Hace poco Jean Daniel ( El País , 10.09) dijo que el posmodernismo era una resistencia a las agresiones modernas y señaló que buena parte de esas agresiones iban dirigidas "contra los valores reflexivos del respeto, el silencio, la soledad, la lentitud, el escrúpulo y la discreción". Una definición encantadora que le pone vida a una idea, a veces abstracta y esnobista de la posmodernidad.
Me ocupo del silencio, porque una de las cosas más notorias del mundo contemporáneo, industrial y urbano, es el ruido. El escritor francés Pascal Quiqnard hace notar el avasallamiento que produce el ruido con la frase "las orejas no tienen párpados". ¿Qué quiere decir? Frente a las sensaciones visuales podemos cerrar los ojos, pero no hay manera de que el cuerpo humano se pueda aislar del ruido.
Y hay ruidos de ruidos. Existe el ruido ya natural del mundo urbano, perceptible sólo cuando cambiamos de medio, cuando vamos al campo y descubrimos que el silencio de la ciudad es inauténtico y, en realidad, un ruido de fondo ya instalado en el inconsciente. Un ruido inevitable que no podemos combatir sino con la huida personal, porque las huidas colectivas (a Llanogrande, Antioquia o Coveñas) lo único que hacen es trasladar la bulla.

CONSIGNA:
Reescriba el pasaje del documento fuente que comienza en "Hace poco Jean" y concluye tras "de la posmodernidad.", cambiando "encantadora" por "acertada".

FILAS DEL CONJUNTO:
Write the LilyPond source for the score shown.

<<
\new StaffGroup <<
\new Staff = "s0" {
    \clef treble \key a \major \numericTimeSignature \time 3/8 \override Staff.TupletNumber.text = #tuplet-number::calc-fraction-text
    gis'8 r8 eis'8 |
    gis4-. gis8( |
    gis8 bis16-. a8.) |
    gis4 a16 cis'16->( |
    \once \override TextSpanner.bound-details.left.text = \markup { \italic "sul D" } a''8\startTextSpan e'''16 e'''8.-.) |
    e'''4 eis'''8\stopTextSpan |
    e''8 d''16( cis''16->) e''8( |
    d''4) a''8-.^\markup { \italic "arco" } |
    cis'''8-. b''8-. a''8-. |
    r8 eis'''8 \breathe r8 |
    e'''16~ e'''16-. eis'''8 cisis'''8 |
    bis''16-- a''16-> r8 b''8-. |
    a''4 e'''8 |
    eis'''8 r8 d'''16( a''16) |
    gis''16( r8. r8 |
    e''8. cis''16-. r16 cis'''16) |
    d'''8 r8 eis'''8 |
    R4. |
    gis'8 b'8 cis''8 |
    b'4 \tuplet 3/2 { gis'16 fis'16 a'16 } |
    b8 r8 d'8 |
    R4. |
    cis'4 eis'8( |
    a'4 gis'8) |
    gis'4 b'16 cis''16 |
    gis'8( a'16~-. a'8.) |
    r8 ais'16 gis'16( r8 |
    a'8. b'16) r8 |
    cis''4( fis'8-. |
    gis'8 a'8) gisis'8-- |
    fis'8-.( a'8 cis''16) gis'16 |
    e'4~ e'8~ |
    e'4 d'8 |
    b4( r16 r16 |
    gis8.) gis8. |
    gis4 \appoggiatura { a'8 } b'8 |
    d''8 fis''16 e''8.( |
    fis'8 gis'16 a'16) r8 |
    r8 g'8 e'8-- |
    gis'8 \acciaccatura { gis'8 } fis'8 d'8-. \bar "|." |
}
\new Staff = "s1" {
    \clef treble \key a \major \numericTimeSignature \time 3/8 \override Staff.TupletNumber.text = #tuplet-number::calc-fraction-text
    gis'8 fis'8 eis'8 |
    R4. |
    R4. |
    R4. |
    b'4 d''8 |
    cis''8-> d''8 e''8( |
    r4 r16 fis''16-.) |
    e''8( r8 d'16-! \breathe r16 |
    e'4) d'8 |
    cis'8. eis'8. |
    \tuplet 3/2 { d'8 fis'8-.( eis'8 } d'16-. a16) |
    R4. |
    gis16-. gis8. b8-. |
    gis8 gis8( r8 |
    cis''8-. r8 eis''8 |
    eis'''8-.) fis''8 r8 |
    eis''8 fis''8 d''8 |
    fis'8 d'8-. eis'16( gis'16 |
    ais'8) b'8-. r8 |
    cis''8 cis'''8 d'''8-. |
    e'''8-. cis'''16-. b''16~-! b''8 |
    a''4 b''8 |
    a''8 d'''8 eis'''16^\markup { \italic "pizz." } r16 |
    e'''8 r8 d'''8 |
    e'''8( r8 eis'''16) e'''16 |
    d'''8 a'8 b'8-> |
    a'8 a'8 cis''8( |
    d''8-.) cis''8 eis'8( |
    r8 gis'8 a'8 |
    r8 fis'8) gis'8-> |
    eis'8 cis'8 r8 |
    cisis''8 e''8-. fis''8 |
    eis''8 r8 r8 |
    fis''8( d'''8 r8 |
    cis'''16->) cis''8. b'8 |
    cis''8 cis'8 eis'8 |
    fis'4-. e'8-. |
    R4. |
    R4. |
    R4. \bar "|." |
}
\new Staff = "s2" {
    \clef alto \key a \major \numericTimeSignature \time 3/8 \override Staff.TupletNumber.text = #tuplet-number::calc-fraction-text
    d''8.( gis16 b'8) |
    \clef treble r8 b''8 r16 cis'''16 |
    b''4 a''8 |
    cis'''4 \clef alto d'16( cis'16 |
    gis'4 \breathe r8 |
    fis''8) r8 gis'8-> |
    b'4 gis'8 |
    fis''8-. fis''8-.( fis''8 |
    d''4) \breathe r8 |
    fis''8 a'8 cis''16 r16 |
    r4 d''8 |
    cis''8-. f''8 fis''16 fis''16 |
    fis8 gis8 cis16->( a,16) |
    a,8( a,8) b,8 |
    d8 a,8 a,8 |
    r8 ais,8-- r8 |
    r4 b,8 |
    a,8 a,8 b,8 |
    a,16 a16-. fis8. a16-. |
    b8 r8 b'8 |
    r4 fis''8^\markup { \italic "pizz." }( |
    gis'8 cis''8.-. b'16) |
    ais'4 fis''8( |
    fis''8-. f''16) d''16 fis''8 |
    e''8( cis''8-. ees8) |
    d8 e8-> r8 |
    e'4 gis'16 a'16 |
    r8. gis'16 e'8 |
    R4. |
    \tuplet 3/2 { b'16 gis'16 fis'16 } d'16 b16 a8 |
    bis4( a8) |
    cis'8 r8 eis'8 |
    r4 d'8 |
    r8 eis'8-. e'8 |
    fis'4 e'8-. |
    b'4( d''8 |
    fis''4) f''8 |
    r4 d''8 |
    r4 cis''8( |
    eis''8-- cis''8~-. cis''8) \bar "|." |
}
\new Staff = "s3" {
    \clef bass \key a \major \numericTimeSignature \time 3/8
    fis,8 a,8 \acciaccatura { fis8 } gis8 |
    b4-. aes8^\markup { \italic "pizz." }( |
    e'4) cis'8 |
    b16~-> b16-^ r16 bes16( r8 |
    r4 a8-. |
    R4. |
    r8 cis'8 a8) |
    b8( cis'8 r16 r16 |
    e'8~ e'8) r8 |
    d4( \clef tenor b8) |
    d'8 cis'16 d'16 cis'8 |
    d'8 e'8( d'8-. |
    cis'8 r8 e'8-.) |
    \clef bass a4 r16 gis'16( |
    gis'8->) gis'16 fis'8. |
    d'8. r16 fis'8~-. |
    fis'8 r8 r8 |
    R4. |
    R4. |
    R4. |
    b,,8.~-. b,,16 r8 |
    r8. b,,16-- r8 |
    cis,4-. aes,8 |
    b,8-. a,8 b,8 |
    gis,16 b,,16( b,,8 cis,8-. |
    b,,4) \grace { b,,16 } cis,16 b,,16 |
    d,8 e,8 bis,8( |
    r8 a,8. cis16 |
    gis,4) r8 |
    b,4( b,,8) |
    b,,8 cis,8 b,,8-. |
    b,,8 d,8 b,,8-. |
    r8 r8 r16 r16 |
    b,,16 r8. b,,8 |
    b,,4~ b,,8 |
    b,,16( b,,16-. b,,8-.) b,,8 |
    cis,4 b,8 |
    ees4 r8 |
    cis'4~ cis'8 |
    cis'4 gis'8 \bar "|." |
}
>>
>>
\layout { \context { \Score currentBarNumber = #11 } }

ESPACIO DE RESPUESTA:
Hace poco Jean Daniel ( El País , 10.09) dijo que el posmodernismo era una resistencia a las agresiones modernas y señaló que buena parte de esas agresiones iban dirigidas "contra los valores reflexivos del respeto, el silencio, la soledad, la lentitud, el escrúpulo y la discreción". Una definición acertada que le pone vida a una idea, a veces abstracta y esnobista de la posmodernidad.